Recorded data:

--------------------

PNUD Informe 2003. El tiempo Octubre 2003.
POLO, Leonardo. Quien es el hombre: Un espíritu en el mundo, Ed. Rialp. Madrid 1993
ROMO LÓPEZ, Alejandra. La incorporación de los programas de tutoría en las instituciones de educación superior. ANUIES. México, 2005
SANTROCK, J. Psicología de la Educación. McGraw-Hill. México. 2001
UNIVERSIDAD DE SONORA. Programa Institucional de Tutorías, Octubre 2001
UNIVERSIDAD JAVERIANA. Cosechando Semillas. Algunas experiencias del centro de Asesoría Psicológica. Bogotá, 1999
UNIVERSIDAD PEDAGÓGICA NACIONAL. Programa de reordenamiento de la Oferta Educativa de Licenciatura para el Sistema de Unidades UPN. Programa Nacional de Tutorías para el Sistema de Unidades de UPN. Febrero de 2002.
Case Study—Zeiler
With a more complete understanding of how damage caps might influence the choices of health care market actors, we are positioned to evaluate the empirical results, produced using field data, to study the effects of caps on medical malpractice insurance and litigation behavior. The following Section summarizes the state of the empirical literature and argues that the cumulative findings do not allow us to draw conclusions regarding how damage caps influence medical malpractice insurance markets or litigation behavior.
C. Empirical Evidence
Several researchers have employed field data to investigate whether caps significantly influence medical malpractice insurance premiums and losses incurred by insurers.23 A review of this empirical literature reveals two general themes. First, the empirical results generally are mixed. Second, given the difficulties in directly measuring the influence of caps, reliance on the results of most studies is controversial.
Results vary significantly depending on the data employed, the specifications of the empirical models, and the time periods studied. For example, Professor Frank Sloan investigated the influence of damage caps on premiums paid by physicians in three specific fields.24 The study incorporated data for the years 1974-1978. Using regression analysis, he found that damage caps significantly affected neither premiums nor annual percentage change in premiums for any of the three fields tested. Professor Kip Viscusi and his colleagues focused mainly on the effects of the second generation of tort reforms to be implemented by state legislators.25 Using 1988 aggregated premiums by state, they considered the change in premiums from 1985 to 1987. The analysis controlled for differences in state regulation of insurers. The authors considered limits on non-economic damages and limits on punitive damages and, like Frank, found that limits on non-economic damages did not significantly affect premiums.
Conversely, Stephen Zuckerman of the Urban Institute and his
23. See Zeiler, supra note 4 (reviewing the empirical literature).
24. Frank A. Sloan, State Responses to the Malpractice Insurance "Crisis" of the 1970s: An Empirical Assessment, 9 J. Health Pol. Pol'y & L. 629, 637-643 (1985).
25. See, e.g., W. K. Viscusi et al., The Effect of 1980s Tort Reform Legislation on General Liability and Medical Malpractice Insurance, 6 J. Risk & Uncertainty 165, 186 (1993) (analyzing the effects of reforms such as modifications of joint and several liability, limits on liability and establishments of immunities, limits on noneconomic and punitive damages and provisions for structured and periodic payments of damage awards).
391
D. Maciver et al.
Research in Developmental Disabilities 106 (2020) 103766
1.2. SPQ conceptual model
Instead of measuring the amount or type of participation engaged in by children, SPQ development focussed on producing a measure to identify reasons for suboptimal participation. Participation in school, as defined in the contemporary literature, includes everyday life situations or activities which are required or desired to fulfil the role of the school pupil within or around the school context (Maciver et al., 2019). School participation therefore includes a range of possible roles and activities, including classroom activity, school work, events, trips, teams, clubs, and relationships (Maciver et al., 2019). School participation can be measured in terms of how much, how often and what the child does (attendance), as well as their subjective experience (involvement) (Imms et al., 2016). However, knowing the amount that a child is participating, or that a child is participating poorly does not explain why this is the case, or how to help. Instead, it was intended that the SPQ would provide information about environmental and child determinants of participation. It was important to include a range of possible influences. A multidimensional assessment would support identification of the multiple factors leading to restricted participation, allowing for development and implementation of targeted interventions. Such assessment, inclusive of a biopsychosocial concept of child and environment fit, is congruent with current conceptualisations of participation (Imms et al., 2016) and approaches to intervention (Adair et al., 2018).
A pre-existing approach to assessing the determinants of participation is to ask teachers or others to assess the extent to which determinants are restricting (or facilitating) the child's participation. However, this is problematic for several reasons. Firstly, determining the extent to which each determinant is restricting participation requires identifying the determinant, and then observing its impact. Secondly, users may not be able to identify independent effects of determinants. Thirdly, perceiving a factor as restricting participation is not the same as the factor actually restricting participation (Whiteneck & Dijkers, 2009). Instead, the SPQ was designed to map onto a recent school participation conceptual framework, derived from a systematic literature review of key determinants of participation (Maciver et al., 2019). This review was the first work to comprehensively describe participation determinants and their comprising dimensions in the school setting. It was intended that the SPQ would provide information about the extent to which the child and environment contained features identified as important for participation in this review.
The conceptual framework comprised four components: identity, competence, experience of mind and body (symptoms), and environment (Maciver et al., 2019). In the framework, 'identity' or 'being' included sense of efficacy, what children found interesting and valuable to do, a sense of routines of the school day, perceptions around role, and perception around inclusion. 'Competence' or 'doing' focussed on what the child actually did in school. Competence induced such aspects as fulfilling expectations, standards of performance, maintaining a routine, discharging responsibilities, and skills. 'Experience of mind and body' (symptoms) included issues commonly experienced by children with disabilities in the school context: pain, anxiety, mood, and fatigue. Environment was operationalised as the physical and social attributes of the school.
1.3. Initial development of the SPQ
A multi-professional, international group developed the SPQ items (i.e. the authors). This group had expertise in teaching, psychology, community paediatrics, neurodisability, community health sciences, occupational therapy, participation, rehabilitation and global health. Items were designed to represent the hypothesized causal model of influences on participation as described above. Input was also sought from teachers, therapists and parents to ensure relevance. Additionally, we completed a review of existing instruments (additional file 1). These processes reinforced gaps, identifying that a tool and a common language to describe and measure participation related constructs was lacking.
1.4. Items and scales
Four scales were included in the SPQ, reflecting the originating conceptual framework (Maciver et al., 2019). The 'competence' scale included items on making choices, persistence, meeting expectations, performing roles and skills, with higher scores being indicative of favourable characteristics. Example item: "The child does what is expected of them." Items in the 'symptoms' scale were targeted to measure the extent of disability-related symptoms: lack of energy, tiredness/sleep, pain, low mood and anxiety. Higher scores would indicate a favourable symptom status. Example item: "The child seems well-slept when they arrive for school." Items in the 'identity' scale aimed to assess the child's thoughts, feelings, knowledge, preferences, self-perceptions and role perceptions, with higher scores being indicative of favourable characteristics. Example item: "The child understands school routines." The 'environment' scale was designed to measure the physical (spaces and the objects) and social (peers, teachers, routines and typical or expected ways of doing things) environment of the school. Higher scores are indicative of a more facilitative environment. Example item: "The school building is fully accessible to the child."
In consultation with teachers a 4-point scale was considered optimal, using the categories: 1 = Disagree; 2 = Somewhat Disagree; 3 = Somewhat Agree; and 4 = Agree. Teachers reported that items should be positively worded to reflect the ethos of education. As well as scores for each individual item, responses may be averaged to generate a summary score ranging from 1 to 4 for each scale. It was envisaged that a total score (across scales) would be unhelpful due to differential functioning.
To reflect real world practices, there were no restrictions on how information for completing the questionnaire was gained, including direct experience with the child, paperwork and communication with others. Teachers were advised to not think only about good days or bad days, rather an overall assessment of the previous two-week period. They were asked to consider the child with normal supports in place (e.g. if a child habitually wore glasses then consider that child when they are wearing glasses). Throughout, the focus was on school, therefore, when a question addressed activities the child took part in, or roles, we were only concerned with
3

--------------------

Aim of the task:
When you reach the line that contains "ROMO LÓPEZ, Alejandra.", stop; that line and every line before it, from the very first line of the data, should be restated word for word.

Result below:
PNUD Informe 2003. El tiempo Octubre 2003.
POLO, Leonardo. Quien es el hombre: Un espíritu en el mundo, Ed. Rialp. Madrid 1993
ROMO LÓPEZ, Alejandra. La incorporación de los programas de tutoría en las instituciones de educación superior. ANUIES. México, 2005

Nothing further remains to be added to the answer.